US Secretary of State John Kerry met again yesterday with Afghan President Hamid Karzai, a day after they put on a show of unity as they tried to end recent bickering over anti-US comments made by the Afghan leader.
Kerry was also holding a series of meetings yesterday at the US embassy in Kabul before wrapping up his short visit. He was meeting participants in a US-backed women’s entrepreneurship program as well as civic leaders playing a role in preparing for Afghanistan’s elections next year.
Earlier yesterday, eight suicide bombers attacked a police headquarters in the eastern city of Jalalabad, killing five officers and wounding four, police said. Taliban spokesman Zabiullah Mujahid claimed responsibility for the attacks.

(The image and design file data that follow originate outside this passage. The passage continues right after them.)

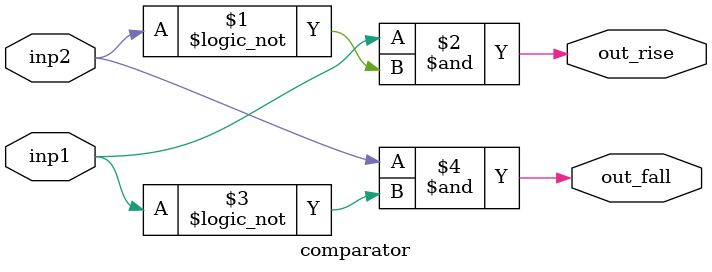
<source format=v>
`timescale 1ns / 1ps


module comparator(
    input inp1,
    input inp2,
    output out_rise,
    output out_fall
    );
    // if signal value now is equal to one and its previous value was zero its rising
    assign out_rise = inp1 & (!inp2);
     // if signal value now is equal to zero and its previous value was one its falling
    assign out_fall = inp2 & (!inp1);
endmodule

</source>
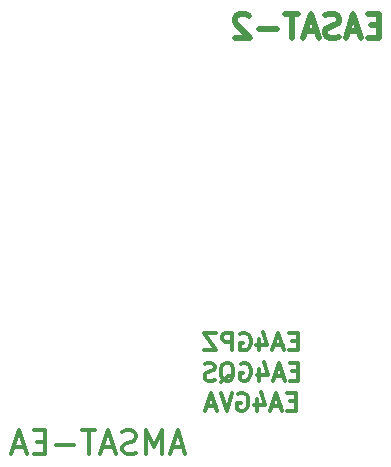
<source format=gbr>
G04 #@! TF.FileFunction,Legend,Bot*
%FSLAX46Y46*%
G04 Gerber Fmt 4.6, Leading zero omitted, Abs format (unit mm)*
G04 Created by KiCad (PCBNEW 4.0.7) date 03/30/18 15:53:02*
%MOMM*%
%LPD*%
G01*
G04 APERTURE LIST*
%ADD10C,0.100000*%
%ADD11C,0.300000*%
%ADD12C,0.500000*%
G04 APERTURE END LIST*
D10*
D11*
X145940477Y-123333333D02*
X144988096Y-123333333D01*
X146130953Y-123904762D02*
X145464286Y-121904762D01*
X144797619Y-123904762D01*
X144130953Y-123904762D02*
X144130953Y-121904762D01*
X143464286Y-123333333D01*
X142797619Y-121904762D01*
X142797619Y-123904762D01*
X141940477Y-123809524D02*
X141654762Y-123904762D01*
X141178572Y-123904762D01*
X140988096Y-123809524D01*
X140892858Y-123714286D01*
X140797619Y-123523810D01*
X140797619Y-123333333D01*
X140892858Y-123142857D01*
X140988096Y-123047619D01*
X141178572Y-122952381D01*
X141559524Y-122857143D01*
X141750000Y-122761905D01*
X141845239Y-122666667D01*
X141940477Y-122476190D01*
X141940477Y-122285714D01*
X141845239Y-122095238D01*
X141750000Y-122000000D01*
X141559524Y-121904762D01*
X141083334Y-121904762D01*
X140797619Y-122000000D01*
X140035715Y-123333333D02*
X139083334Y-123333333D01*
X140226191Y-123904762D02*
X139559524Y-121904762D01*
X138892857Y-123904762D01*
X138511905Y-121904762D02*
X137369048Y-121904762D01*
X137940476Y-123904762D02*
X137940476Y-121904762D01*
X136702381Y-123142857D02*
X135178571Y-123142857D01*
X134226191Y-122857143D02*
X133559524Y-122857143D01*
X133273810Y-123904762D02*
X134226191Y-123904762D01*
X134226191Y-121904762D01*
X133273810Y-121904762D01*
X132511905Y-123333333D02*
X131559524Y-123333333D01*
X132702381Y-123904762D02*
X132035714Y-121904762D01*
X131369047Y-123904762D01*
X155642856Y-114342857D02*
X155142856Y-114342857D01*
X154928570Y-115128571D02*
X155642856Y-115128571D01*
X155642856Y-113628571D01*
X154928570Y-113628571D01*
X154357142Y-114700000D02*
X153642856Y-114700000D01*
X154499999Y-115128571D02*
X153999999Y-113628571D01*
X153499999Y-115128571D01*
X152357142Y-114128571D02*
X152357142Y-115128571D01*
X152714285Y-113557143D02*
X153071428Y-114628571D01*
X152142856Y-114628571D01*
X150785714Y-113700000D02*
X150928571Y-113628571D01*
X151142857Y-113628571D01*
X151357142Y-113700000D01*
X151500000Y-113842857D01*
X151571428Y-113985714D01*
X151642857Y-114271429D01*
X151642857Y-114485714D01*
X151571428Y-114771429D01*
X151500000Y-114914286D01*
X151357142Y-115057143D01*
X151142857Y-115128571D01*
X151000000Y-115128571D01*
X150785714Y-115057143D01*
X150714285Y-114985714D01*
X150714285Y-114485714D01*
X151000000Y-114485714D01*
X150071428Y-115128571D02*
X150071428Y-113628571D01*
X149500000Y-113628571D01*
X149357142Y-113700000D01*
X149285714Y-113771429D01*
X149214285Y-113914286D01*
X149214285Y-114128571D01*
X149285714Y-114271429D01*
X149357142Y-114342857D01*
X149500000Y-114414286D01*
X150071428Y-114414286D01*
X148714285Y-113628571D02*
X147714285Y-113628571D01*
X148714285Y-115128571D01*
X147714285Y-115128571D01*
X155678571Y-116892857D02*
X155178571Y-116892857D01*
X154964285Y-117678571D02*
X155678571Y-117678571D01*
X155678571Y-116178571D01*
X154964285Y-116178571D01*
X154392857Y-117250000D02*
X153678571Y-117250000D01*
X154535714Y-117678571D02*
X154035714Y-116178571D01*
X153535714Y-117678571D01*
X152392857Y-116678571D02*
X152392857Y-117678571D01*
X152750000Y-116107143D02*
X153107143Y-117178571D01*
X152178571Y-117178571D01*
X150821429Y-116250000D02*
X150964286Y-116178571D01*
X151178572Y-116178571D01*
X151392857Y-116250000D01*
X151535715Y-116392857D01*
X151607143Y-116535714D01*
X151678572Y-116821429D01*
X151678572Y-117035714D01*
X151607143Y-117321429D01*
X151535715Y-117464286D01*
X151392857Y-117607143D01*
X151178572Y-117678571D01*
X151035715Y-117678571D01*
X150821429Y-117607143D01*
X150750000Y-117535714D01*
X150750000Y-117035714D01*
X151035715Y-117035714D01*
X149107143Y-117821429D02*
X149250000Y-117750000D01*
X149392857Y-117607143D01*
X149607143Y-117392857D01*
X149750000Y-117321429D01*
X149892857Y-117321429D01*
X149821429Y-117678571D02*
X149964286Y-117607143D01*
X150107143Y-117464286D01*
X150178572Y-117178571D01*
X150178572Y-116678571D01*
X150107143Y-116392857D01*
X149964286Y-116250000D01*
X149821429Y-116178571D01*
X149535715Y-116178571D01*
X149392857Y-116250000D01*
X149250000Y-116392857D01*
X149178572Y-116678571D01*
X149178572Y-117178571D01*
X149250000Y-117464286D01*
X149392857Y-117607143D01*
X149535715Y-117678571D01*
X149821429Y-117678571D01*
X148607143Y-117607143D02*
X148392857Y-117678571D01*
X148035714Y-117678571D01*
X147892857Y-117607143D01*
X147821428Y-117535714D01*
X147750000Y-117392857D01*
X147750000Y-117250000D01*
X147821428Y-117107143D01*
X147892857Y-117035714D01*
X148035714Y-116964286D01*
X148321428Y-116892857D01*
X148464286Y-116821429D01*
X148535714Y-116750000D01*
X148607143Y-116607143D01*
X148607143Y-116464286D01*
X148535714Y-116321429D01*
X148464286Y-116250000D01*
X148321428Y-116178571D01*
X147964286Y-116178571D01*
X147750000Y-116250000D01*
X155464285Y-119442857D02*
X154964285Y-119442857D01*
X154749999Y-120228571D02*
X155464285Y-120228571D01*
X155464285Y-118728571D01*
X154749999Y-118728571D01*
X154178571Y-119800000D02*
X153464285Y-119800000D01*
X154321428Y-120228571D02*
X153821428Y-118728571D01*
X153321428Y-120228571D01*
X152178571Y-119228571D02*
X152178571Y-120228571D01*
X152535714Y-118657143D02*
X152892857Y-119728571D01*
X151964285Y-119728571D01*
X150607143Y-118800000D02*
X150750000Y-118728571D01*
X150964286Y-118728571D01*
X151178571Y-118800000D01*
X151321429Y-118942857D01*
X151392857Y-119085714D01*
X151464286Y-119371429D01*
X151464286Y-119585714D01*
X151392857Y-119871429D01*
X151321429Y-120014286D01*
X151178571Y-120157143D01*
X150964286Y-120228571D01*
X150821429Y-120228571D01*
X150607143Y-120157143D01*
X150535714Y-120085714D01*
X150535714Y-119585714D01*
X150821429Y-119585714D01*
X150107143Y-118728571D02*
X149607143Y-120228571D01*
X149107143Y-118728571D01*
X148678572Y-119800000D02*
X147964286Y-119800000D01*
X148821429Y-120228571D02*
X148321429Y-118728571D01*
X147821429Y-120228571D01*
D12*
X162547620Y-87607143D02*
X161880953Y-87607143D01*
X161595239Y-88654762D02*
X162547620Y-88654762D01*
X162547620Y-86654762D01*
X161595239Y-86654762D01*
X160833334Y-88083333D02*
X159880953Y-88083333D01*
X161023810Y-88654762D02*
X160357143Y-86654762D01*
X159690476Y-88654762D01*
X159119048Y-88559524D02*
X158833333Y-88654762D01*
X158357143Y-88654762D01*
X158166667Y-88559524D01*
X158071429Y-88464286D01*
X157976190Y-88273810D01*
X157976190Y-88083333D01*
X158071429Y-87892857D01*
X158166667Y-87797619D01*
X158357143Y-87702381D01*
X158738095Y-87607143D01*
X158928571Y-87511905D01*
X159023810Y-87416667D01*
X159119048Y-87226190D01*
X159119048Y-87035714D01*
X159023810Y-86845238D01*
X158928571Y-86750000D01*
X158738095Y-86654762D01*
X158261905Y-86654762D01*
X157976190Y-86750000D01*
X157214286Y-88083333D02*
X156261905Y-88083333D01*
X157404762Y-88654762D02*
X156738095Y-86654762D01*
X156071428Y-88654762D01*
X155690476Y-86654762D02*
X154547619Y-86654762D01*
X155119047Y-88654762D02*
X155119047Y-86654762D01*
X153880952Y-87892857D02*
X152357142Y-87892857D01*
X151500000Y-86845238D02*
X151404762Y-86750000D01*
X151214285Y-86654762D01*
X150738095Y-86654762D01*
X150547619Y-86750000D01*
X150452381Y-86845238D01*
X150357142Y-87035714D01*
X150357142Y-87226190D01*
X150452381Y-87511905D01*
X151595238Y-88654762D01*
X150357142Y-88654762D01*
M02*

</source>
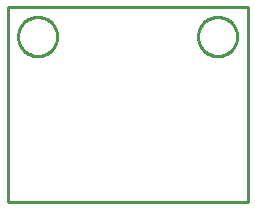
<source format=gbr>
G04 EAGLE Gerber RS-274X export*
G75*
%MOMM*%
%FSLAX34Y34*%
%LPD*%
%IN*%
%IPPOS*%
%AMOC8*
5,1,8,0,0,1.08239X$1,22.5*%
G01*
%ADD10C,0.254000*%


D10*
X0Y0D02*
X203200Y0D01*
X203200Y165100D01*
X0Y165100D01*
X0Y0D01*
X41910Y139160D02*
X41839Y138081D01*
X41698Y137009D01*
X41487Y135949D01*
X41208Y134905D01*
X40860Y133881D01*
X40446Y132883D01*
X39968Y131913D01*
X39428Y130977D01*
X38827Y130078D01*
X38169Y129221D01*
X37457Y128408D01*
X36692Y127644D01*
X35879Y126931D01*
X35022Y126273D01*
X34123Y125672D01*
X33187Y125132D01*
X32217Y124654D01*
X31219Y124240D01*
X30195Y123892D01*
X29151Y123613D01*
X28091Y123402D01*
X27019Y123261D01*
X25940Y123190D01*
X24860Y123190D01*
X23781Y123261D01*
X22709Y123402D01*
X21649Y123613D01*
X20605Y123892D01*
X19581Y124240D01*
X18583Y124654D01*
X17613Y125132D01*
X16677Y125672D01*
X15778Y126273D01*
X14921Y126931D01*
X14108Y127644D01*
X13344Y128408D01*
X12631Y129221D01*
X11973Y130078D01*
X11372Y130977D01*
X10832Y131913D01*
X10354Y132883D01*
X9940Y133881D01*
X9592Y134905D01*
X9313Y135949D01*
X9102Y137009D01*
X8961Y138081D01*
X8890Y139160D01*
X8890Y140240D01*
X8961Y141319D01*
X9102Y142391D01*
X9313Y143451D01*
X9592Y144495D01*
X9940Y145519D01*
X10354Y146517D01*
X10832Y147487D01*
X11372Y148423D01*
X11973Y149322D01*
X12631Y150179D01*
X13344Y150992D01*
X14108Y151757D01*
X14921Y152469D01*
X15778Y153127D01*
X16677Y153728D01*
X17613Y154268D01*
X18583Y154746D01*
X19581Y155160D01*
X20605Y155508D01*
X21649Y155787D01*
X22709Y155998D01*
X23781Y156139D01*
X24860Y156210D01*
X25940Y156210D01*
X27019Y156139D01*
X28091Y155998D01*
X29151Y155787D01*
X30195Y155508D01*
X31219Y155160D01*
X32217Y154746D01*
X33187Y154268D01*
X34123Y153728D01*
X35022Y153127D01*
X35879Y152469D01*
X36692Y151757D01*
X37457Y150992D01*
X38169Y150179D01*
X38827Y149322D01*
X39428Y148423D01*
X39968Y147487D01*
X40446Y146517D01*
X40860Y145519D01*
X41208Y144495D01*
X41487Y143451D01*
X41698Y142391D01*
X41839Y141319D01*
X41910Y140240D01*
X41910Y139160D01*
X194310Y139160D02*
X194239Y138081D01*
X194098Y137009D01*
X193887Y135949D01*
X193608Y134905D01*
X193260Y133881D01*
X192846Y132883D01*
X192368Y131913D01*
X191828Y130977D01*
X191227Y130078D01*
X190569Y129221D01*
X189857Y128408D01*
X189092Y127644D01*
X188279Y126931D01*
X187422Y126273D01*
X186523Y125672D01*
X185587Y125132D01*
X184617Y124654D01*
X183619Y124240D01*
X182595Y123892D01*
X181551Y123613D01*
X180491Y123402D01*
X179419Y123261D01*
X178340Y123190D01*
X177260Y123190D01*
X176181Y123261D01*
X175109Y123402D01*
X174049Y123613D01*
X173005Y123892D01*
X171981Y124240D01*
X170983Y124654D01*
X170013Y125132D01*
X169077Y125672D01*
X168178Y126273D01*
X167321Y126931D01*
X166508Y127644D01*
X165744Y128408D01*
X165031Y129221D01*
X164373Y130078D01*
X163772Y130977D01*
X163232Y131913D01*
X162754Y132883D01*
X162340Y133881D01*
X161992Y134905D01*
X161713Y135949D01*
X161502Y137009D01*
X161361Y138081D01*
X161290Y139160D01*
X161290Y140240D01*
X161361Y141319D01*
X161502Y142391D01*
X161713Y143451D01*
X161992Y144495D01*
X162340Y145519D01*
X162754Y146517D01*
X163232Y147487D01*
X163772Y148423D01*
X164373Y149322D01*
X165031Y150179D01*
X165744Y150992D01*
X166508Y151757D01*
X167321Y152469D01*
X168178Y153127D01*
X169077Y153728D01*
X170013Y154268D01*
X170983Y154746D01*
X171981Y155160D01*
X173005Y155508D01*
X174049Y155787D01*
X175109Y155998D01*
X176181Y156139D01*
X177260Y156210D01*
X178340Y156210D01*
X179419Y156139D01*
X180491Y155998D01*
X181551Y155787D01*
X182595Y155508D01*
X183619Y155160D01*
X184617Y154746D01*
X185587Y154268D01*
X186523Y153728D01*
X187422Y153127D01*
X188279Y152469D01*
X189092Y151757D01*
X189857Y150992D01*
X190569Y150179D01*
X191227Y149322D01*
X191828Y148423D01*
X192368Y147487D01*
X192846Y146517D01*
X193260Y145519D01*
X193608Y144495D01*
X193887Y143451D01*
X194098Y142391D01*
X194239Y141319D01*
X194310Y140240D01*
X194310Y139160D01*
M02*

</source>
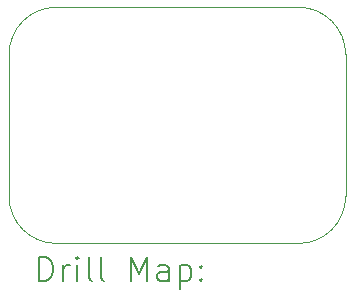
<source format=gbr>
%TF.GenerationSoftware,KiCad,Pcbnew,7.0.7*%
%TF.CreationDate,2024-03-28T13:05:59+05:30*%
%TF.ProjectId,korby,6b6f7262-792e-46b6-9963-61645f706362,rev?*%
%TF.SameCoordinates,Original*%
%TF.FileFunction,Drillmap*%
%TF.FilePolarity,Positive*%
%FSLAX45Y45*%
G04 Gerber Fmt 4.5, Leading zero omitted, Abs format (unit mm)*
G04 Created by KiCad (PCBNEW 7.0.7) date 2024-03-28 13:05:59*
%MOMM*%
%LPD*%
G01*
G04 APERTURE LIST*
%ADD10C,0.100000*%
%ADD11C,0.200000*%
G04 APERTURE END LIST*
D10*
X13150000Y-6900000D02*
X15200000Y-6900000D01*
X12750000Y-8500000D02*
X12750000Y-7300000D01*
X15600000Y-7300000D02*
X15600000Y-8500000D01*
X15200000Y-8900000D02*
G75*
G03*
X15600000Y-8500000I0J400000D01*
G01*
X15600000Y-7300000D02*
G75*
G03*
X15200000Y-6900000I-400000J0D01*
G01*
X13150000Y-6900000D02*
G75*
G03*
X12750000Y-7300000I0J-400000D01*
G01*
X15200000Y-8900000D02*
X13150000Y-8900000D01*
X12750000Y-8500000D02*
G75*
G03*
X13150000Y-8900000I400000J0D01*
G01*
D11*
X13005777Y-9216484D02*
X13005777Y-9016484D01*
X13005777Y-9016484D02*
X13053396Y-9016484D01*
X13053396Y-9016484D02*
X13081967Y-9026008D01*
X13081967Y-9026008D02*
X13101015Y-9045055D01*
X13101015Y-9045055D02*
X13110539Y-9064103D01*
X13110539Y-9064103D02*
X13120062Y-9102198D01*
X13120062Y-9102198D02*
X13120062Y-9130770D01*
X13120062Y-9130770D02*
X13110539Y-9168865D01*
X13110539Y-9168865D02*
X13101015Y-9187912D01*
X13101015Y-9187912D02*
X13081967Y-9206960D01*
X13081967Y-9206960D02*
X13053396Y-9216484D01*
X13053396Y-9216484D02*
X13005777Y-9216484D01*
X13205777Y-9216484D02*
X13205777Y-9083150D01*
X13205777Y-9121246D02*
X13215301Y-9102198D01*
X13215301Y-9102198D02*
X13224824Y-9092674D01*
X13224824Y-9092674D02*
X13243872Y-9083150D01*
X13243872Y-9083150D02*
X13262920Y-9083150D01*
X13329586Y-9216484D02*
X13329586Y-9083150D01*
X13329586Y-9016484D02*
X13320062Y-9026008D01*
X13320062Y-9026008D02*
X13329586Y-9035531D01*
X13329586Y-9035531D02*
X13339110Y-9026008D01*
X13339110Y-9026008D02*
X13329586Y-9016484D01*
X13329586Y-9016484D02*
X13329586Y-9035531D01*
X13453396Y-9216484D02*
X13434348Y-9206960D01*
X13434348Y-9206960D02*
X13424824Y-9187912D01*
X13424824Y-9187912D02*
X13424824Y-9016484D01*
X13558158Y-9216484D02*
X13539110Y-9206960D01*
X13539110Y-9206960D02*
X13529586Y-9187912D01*
X13529586Y-9187912D02*
X13529586Y-9016484D01*
X13786729Y-9216484D02*
X13786729Y-9016484D01*
X13786729Y-9016484D02*
X13853396Y-9159341D01*
X13853396Y-9159341D02*
X13920062Y-9016484D01*
X13920062Y-9016484D02*
X13920062Y-9216484D01*
X14101015Y-9216484D02*
X14101015Y-9111722D01*
X14101015Y-9111722D02*
X14091491Y-9092674D01*
X14091491Y-9092674D02*
X14072443Y-9083150D01*
X14072443Y-9083150D02*
X14034348Y-9083150D01*
X14034348Y-9083150D02*
X14015301Y-9092674D01*
X14101015Y-9206960D02*
X14081967Y-9216484D01*
X14081967Y-9216484D02*
X14034348Y-9216484D01*
X14034348Y-9216484D02*
X14015301Y-9206960D01*
X14015301Y-9206960D02*
X14005777Y-9187912D01*
X14005777Y-9187912D02*
X14005777Y-9168865D01*
X14005777Y-9168865D02*
X14015301Y-9149817D01*
X14015301Y-9149817D02*
X14034348Y-9140293D01*
X14034348Y-9140293D02*
X14081967Y-9140293D01*
X14081967Y-9140293D02*
X14101015Y-9130770D01*
X14196253Y-9083150D02*
X14196253Y-9283150D01*
X14196253Y-9092674D02*
X14215301Y-9083150D01*
X14215301Y-9083150D02*
X14253396Y-9083150D01*
X14253396Y-9083150D02*
X14272443Y-9092674D01*
X14272443Y-9092674D02*
X14281967Y-9102198D01*
X14281967Y-9102198D02*
X14291491Y-9121246D01*
X14291491Y-9121246D02*
X14291491Y-9178389D01*
X14291491Y-9178389D02*
X14281967Y-9197436D01*
X14281967Y-9197436D02*
X14272443Y-9206960D01*
X14272443Y-9206960D02*
X14253396Y-9216484D01*
X14253396Y-9216484D02*
X14215301Y-9216484D01*
X14215301Y-9216484D02*
X14196253Y-9206960D01*
X14377205Y-9197436D02*
X14386729Y-9206960D01*
X14386729Y-9206960D02*
X14377205Y-9216484D01*
X14377205Y-9216484D02*
X14367682Y-9206960D01*
X14367682Y-9206960D02*
X14377205Y-9197436D01*
X14377205Y-9197436D02*
X14377205Y-9216484D01*
X14377205Y-9092674D02*
X14386729Y-9102198D01*
X14386729Y-9102198D02*
X14377205Y-9111722D01*
X14377205Y-9111722D02*
X14367682Y-9102198D01*
X14367682Y-9102198D02*
X14377205Y-9092674D01*
X14377205Y-9092674D02*
X14377205Y-9111722D01*
M02*

</source>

Kerry arrived on Monday in Kabul amid concerns that Karzai may be jeopardizing progress in the war against extremism with his rhetoric. Karzai infuriated US officials earlier this month by accusing Washington of colluding with Taliban insurgents to keep Afghanistan weak even as the administration of US President Barack Obama pressed ahead with plans to hand off security responsibility to Afghan forces by the end of next year.
After a private meeting, Kerry said he had asked Karzai about the comments and was very satisfied with the president’s explanation. He said the two countries were on the same page as international forces prepare to end combat operations next year.
At a joint news conference after his talks with Kerry, Karzai told reporters his comments in a nationally televised speech had been misinterpreted. Kerry demurred on that point, but said people sometimes say things in public that reflect ideas they have heard from others but do not necessarily agree with.
“I am confident the president [Karzai] does not believe the US has any interest except to see the Taliban come to the table to make peace and that we are completely cooperative with the government of Afghanistan with respect to the protection of their efforts and their people,” Kerry said.
Karzai said he had been trying to make the point in his speech that if the Taliban really wanted foreign troops out of Afghanistan they should stop killing people.